### Text block
++++++++++
On Mon, Apr 13, 2009 at 1:07 AM, Todd Lipcon <to...@cloudera.com> wrote:
> Hey Brian,
>
> This is really interesting stuff. I'm curious - have you tried these same
> experiments using the Java API? I'm wondering whether this is FUSE-specific
> or inherent to all HDFS reads. I'll try to reproduce this over here as well.
>
I just tried this on a localhost single-node cluster with the following test
program:
import org.apache.hadoop.fs.FileSystem;
import org.apache.hadoop.fs.Path;
import org.apache.hadoop.fs.FSDataInputStream;
import org.apache.hadoop.conf.Configuration;
import java.io.IOException;
import java.net.URI;
public class Test {
public static void main(String[] args) throws Exception {
URI uri = new URI("hdfs://localhost:8020/");
FileSystem fs = FileSystem.get(uri, new Configuration());
Path path = new Path("/testfile");
FSDataInputStream dis = fs.open(path);
for (int size=0; size < 1024*1024; size += 4096) {
for (int i = 0; i < 100; i++) {
long st = System.currentTimeMillis();
byte buf[] = new byte[size];
dis.read(0, buf, 0, size);
long et = System.currentTimeMillis();
System.out.println(String.valueOf(size) + "\t" + String.valueOf(et -
st));
}
}
fs.close();
}
}
I didn't see the same behavior as you're reporting. Can you give this a try
on your cluster and see if it shows the 128K jump?
++++++++++
### Extracted records
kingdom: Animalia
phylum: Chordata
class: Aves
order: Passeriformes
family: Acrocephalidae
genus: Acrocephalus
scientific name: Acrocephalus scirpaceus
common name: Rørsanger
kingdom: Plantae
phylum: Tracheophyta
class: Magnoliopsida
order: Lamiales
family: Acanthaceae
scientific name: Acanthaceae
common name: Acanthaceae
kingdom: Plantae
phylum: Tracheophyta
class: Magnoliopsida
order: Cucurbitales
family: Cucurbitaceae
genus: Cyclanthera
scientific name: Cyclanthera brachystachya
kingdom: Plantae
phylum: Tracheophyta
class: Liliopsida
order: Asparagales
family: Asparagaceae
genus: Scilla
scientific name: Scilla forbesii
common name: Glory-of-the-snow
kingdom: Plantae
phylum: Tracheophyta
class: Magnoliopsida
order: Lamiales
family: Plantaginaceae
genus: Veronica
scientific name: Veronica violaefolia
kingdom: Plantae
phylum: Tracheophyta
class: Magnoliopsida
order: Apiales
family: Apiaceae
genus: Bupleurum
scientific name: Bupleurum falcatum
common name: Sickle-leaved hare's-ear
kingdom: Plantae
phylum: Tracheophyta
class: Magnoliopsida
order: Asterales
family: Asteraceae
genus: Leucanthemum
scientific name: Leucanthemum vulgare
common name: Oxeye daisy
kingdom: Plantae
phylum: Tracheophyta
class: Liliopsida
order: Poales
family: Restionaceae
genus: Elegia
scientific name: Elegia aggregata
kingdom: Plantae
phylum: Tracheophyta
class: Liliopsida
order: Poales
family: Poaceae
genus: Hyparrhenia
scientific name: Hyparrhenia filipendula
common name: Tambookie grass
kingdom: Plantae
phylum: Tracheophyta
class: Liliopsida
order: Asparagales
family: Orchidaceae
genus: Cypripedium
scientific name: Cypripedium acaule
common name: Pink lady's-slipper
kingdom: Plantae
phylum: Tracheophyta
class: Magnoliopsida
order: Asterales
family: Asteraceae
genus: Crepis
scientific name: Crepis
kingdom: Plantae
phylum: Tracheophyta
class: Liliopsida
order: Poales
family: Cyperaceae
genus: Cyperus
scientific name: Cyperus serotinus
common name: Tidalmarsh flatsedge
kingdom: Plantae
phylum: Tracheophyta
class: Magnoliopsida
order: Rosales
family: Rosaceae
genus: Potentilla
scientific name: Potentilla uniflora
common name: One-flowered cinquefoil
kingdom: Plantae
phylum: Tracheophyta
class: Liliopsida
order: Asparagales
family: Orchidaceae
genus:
++++++++++
### Set of tasks
**A)** List every class that the Java program in the HDFS read test email imports, with its full package name.
**B)** Reproduce the HDFS read test email between "On Mon, Apr" and "here as well.", inclusive.
**C)** Carry on writing the HDFS read test email from where it stops.

### Results for the exercise
**A)**
org.apache.hadoop.fs.FileSystem
org.apache.hadoop.fs.Path
org.apache.hadoop.fs.FSDataInputStream
org.apache.hadoop.conf.Configuration
java.io.IOException
java.net.URI

**B)**
On Mon, Apr 13, 2009 at 1:07 AM, Todd Lipcon <to...@cloudera.com> wrote:
> Hey Brian,
>
> This is really interesting stuff. I'm curious - have you tried these same
> experiments using the Java API? I'm wondering whether this is FUSE-specific
> or inherent to all HDFS reads. I'll try to reproduce this over here as well.

**C)**
-Todd
Re: Interesting Hadoop/FUSE-DFS access patterns
Posted by Brian Bockelman <bb...@cse.unl.edu>.
Hey Tom,
Yup, that's one of the things I've been looking at - however, it
doesn't appear to be the likely culprit as to why data access is
fairly random. The time the operation took does not seem to be a
factor of the number of bytes read, at least in the smaller range.
Brian
On Apr 16, 2009, at 5:17 AM, Tom White wrote:
> Not sure if will affect your findings, but when you read from a
> FSDataInputStream you should see how many bytes were actually read by
> inspecting the return value and re-read if it was fewer than you want.
> See Hadoop's IOUtils readFully() method.
>
> Tom
>
> On Mon, Apr 13, 2009 at 4:22 PM, Brian Bockelman
> <bb...@cse.unl.edu> wrote:
>>
>> Hey Todd,
>>
>> Been playing more this morning after thinking about it for the
>> night -- I
>> think the culprit is not the network, but actually the cache.
>> Here's the
>> output of your script adjusted to do the same calls as I was doing
>> (you had
>> left out the random I/O part).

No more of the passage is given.